## EXERCISE INSTRUCTIONS
Those lines of the following listing which contain the string "Readings" should be returned.

====== SUPPLIED RECORDS ======

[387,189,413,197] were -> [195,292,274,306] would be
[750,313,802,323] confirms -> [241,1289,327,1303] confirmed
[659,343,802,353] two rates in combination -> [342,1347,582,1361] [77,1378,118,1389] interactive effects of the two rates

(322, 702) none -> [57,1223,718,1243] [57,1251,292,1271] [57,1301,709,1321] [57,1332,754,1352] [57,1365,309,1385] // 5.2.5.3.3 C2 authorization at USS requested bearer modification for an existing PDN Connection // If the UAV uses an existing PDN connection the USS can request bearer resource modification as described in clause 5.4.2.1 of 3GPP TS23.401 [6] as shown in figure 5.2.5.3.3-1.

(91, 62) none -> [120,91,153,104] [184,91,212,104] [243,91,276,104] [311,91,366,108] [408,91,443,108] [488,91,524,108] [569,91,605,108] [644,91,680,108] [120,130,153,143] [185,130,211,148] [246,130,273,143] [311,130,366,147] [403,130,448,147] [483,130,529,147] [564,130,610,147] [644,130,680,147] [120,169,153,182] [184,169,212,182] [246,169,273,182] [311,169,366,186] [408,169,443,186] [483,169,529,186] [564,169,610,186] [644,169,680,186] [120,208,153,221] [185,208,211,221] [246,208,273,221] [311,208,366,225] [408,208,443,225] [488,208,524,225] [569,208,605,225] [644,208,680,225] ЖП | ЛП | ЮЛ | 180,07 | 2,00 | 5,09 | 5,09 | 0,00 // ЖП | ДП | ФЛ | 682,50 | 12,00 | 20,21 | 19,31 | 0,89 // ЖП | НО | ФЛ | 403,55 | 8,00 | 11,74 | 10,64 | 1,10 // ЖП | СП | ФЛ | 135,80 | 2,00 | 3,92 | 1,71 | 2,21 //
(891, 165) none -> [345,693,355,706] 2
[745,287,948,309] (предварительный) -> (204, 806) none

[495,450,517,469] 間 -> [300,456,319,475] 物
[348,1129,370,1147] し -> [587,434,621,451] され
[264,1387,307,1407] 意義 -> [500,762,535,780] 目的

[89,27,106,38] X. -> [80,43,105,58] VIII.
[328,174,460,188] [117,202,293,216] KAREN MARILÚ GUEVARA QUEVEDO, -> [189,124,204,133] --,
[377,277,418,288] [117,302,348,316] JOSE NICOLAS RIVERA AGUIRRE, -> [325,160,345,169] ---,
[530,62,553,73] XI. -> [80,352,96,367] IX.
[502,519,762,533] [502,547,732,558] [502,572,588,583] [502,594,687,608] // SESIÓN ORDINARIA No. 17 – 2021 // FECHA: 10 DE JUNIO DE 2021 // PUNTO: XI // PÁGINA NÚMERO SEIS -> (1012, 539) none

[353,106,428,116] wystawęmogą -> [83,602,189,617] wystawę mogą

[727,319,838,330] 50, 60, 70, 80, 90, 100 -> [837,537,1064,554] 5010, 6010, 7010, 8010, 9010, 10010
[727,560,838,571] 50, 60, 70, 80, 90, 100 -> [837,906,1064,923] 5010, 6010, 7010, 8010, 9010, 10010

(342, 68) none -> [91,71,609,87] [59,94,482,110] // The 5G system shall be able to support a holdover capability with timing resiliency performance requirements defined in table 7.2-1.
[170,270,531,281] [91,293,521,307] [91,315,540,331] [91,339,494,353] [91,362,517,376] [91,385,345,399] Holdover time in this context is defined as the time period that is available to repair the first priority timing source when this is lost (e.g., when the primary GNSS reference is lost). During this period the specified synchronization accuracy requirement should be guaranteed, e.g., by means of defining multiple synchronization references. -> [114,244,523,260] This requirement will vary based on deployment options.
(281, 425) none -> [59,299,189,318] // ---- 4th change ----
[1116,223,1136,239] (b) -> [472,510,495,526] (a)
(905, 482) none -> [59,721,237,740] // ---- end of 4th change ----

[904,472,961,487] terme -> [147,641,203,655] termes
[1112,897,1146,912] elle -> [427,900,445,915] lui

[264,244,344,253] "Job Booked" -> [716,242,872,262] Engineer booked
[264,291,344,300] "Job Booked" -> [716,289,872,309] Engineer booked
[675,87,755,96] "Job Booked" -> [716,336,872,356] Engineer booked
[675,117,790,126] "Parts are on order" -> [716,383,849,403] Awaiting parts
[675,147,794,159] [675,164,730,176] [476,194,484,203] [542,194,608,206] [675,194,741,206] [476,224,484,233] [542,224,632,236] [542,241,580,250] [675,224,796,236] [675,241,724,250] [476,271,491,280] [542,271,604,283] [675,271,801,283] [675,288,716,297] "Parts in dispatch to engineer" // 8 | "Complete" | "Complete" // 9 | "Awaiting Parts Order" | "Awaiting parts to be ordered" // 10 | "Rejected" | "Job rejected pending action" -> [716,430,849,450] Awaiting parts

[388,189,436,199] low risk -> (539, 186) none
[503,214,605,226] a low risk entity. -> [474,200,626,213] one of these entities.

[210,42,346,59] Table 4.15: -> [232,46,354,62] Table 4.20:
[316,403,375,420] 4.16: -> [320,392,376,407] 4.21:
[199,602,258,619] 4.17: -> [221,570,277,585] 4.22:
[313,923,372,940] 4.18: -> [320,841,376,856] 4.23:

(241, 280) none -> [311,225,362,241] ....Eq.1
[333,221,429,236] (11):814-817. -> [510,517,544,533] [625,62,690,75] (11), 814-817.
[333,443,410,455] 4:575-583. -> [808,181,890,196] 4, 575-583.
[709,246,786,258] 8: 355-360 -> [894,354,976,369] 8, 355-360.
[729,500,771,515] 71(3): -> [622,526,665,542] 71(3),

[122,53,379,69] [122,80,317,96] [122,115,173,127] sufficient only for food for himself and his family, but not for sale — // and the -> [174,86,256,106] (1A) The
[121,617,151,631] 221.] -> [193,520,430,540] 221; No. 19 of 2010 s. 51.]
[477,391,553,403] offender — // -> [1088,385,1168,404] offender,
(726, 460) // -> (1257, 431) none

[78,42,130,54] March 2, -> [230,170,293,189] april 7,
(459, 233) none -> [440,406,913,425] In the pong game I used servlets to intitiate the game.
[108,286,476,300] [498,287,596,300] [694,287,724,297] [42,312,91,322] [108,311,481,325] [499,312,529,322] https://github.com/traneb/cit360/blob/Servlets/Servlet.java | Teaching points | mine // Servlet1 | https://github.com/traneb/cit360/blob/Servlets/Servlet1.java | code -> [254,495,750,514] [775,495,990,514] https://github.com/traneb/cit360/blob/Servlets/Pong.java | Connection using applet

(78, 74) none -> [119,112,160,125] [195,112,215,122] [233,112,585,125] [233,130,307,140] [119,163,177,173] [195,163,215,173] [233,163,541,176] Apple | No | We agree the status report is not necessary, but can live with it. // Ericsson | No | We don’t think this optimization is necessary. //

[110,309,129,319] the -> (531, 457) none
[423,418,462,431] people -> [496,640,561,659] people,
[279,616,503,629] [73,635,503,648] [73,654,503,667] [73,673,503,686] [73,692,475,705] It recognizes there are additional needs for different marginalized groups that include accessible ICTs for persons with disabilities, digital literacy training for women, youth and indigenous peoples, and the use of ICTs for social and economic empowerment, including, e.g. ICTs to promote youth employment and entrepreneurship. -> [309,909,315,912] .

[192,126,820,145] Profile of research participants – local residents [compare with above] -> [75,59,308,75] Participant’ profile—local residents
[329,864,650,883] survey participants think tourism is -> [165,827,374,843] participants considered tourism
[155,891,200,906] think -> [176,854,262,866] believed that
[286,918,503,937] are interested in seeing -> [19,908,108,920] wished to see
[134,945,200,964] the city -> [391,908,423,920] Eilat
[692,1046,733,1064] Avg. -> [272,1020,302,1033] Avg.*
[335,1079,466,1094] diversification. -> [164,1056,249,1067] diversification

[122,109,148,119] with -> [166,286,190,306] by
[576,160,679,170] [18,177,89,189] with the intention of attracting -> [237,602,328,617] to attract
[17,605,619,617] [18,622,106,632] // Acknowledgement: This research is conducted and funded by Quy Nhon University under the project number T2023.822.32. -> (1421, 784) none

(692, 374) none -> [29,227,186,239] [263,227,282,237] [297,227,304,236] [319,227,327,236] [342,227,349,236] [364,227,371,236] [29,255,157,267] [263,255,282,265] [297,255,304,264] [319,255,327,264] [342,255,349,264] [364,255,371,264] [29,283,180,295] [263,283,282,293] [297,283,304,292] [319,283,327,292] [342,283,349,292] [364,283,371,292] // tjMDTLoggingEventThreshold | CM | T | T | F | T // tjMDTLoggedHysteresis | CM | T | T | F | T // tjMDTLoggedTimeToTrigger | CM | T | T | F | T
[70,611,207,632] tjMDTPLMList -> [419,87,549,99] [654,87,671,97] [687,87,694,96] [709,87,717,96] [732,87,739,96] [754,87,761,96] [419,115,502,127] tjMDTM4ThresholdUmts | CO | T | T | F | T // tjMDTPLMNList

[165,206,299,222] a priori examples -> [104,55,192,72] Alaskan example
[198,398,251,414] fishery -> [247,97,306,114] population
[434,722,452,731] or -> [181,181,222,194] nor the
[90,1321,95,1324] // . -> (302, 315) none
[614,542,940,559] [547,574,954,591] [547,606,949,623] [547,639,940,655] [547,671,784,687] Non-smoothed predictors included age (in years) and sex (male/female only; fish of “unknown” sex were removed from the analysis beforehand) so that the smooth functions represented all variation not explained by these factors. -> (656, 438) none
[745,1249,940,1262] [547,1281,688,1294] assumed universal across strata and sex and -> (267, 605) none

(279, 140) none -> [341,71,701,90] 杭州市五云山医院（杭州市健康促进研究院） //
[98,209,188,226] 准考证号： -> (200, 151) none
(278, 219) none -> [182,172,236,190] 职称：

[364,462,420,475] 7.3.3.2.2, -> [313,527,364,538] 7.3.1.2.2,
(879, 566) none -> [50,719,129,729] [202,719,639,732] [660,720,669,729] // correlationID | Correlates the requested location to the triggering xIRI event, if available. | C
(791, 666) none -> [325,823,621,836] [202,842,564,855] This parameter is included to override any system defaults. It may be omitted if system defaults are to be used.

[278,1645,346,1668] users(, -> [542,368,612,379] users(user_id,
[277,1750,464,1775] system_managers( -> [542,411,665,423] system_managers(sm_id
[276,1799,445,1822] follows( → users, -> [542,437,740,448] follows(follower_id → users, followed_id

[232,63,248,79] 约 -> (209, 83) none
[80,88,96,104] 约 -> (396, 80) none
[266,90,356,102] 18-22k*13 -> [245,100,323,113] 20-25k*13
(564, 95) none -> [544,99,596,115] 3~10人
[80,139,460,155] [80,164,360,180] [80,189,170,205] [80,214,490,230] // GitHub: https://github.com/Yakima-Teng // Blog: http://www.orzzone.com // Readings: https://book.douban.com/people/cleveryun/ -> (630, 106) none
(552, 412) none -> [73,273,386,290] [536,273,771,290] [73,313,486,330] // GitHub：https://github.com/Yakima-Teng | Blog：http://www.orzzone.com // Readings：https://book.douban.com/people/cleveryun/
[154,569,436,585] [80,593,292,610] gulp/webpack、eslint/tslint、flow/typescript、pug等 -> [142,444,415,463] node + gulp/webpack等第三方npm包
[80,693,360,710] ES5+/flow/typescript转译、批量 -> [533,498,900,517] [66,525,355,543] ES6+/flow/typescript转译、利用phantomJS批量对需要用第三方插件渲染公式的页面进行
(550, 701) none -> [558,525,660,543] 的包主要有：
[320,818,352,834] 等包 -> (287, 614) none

======

## EXERCISE ANSWER
[80,139,460,155] [80,164,360,180] [80,189,170,205] [80,214,490,230] // GitHub: https://github.com/Yakima-Teng // Blog: http://www.orzzone.com // Readings: https://book.douban.com/people/cleveryun/ -> (630, 106) none
(552, 412) none -> [73,273,386,290] [536,273,771,290] [73,313,486,330] // GitHub：https://github.com/Yakima-Teng | Blog：http://www.orzzone.com // Readings：https://book.douban.com/people/cleveryun/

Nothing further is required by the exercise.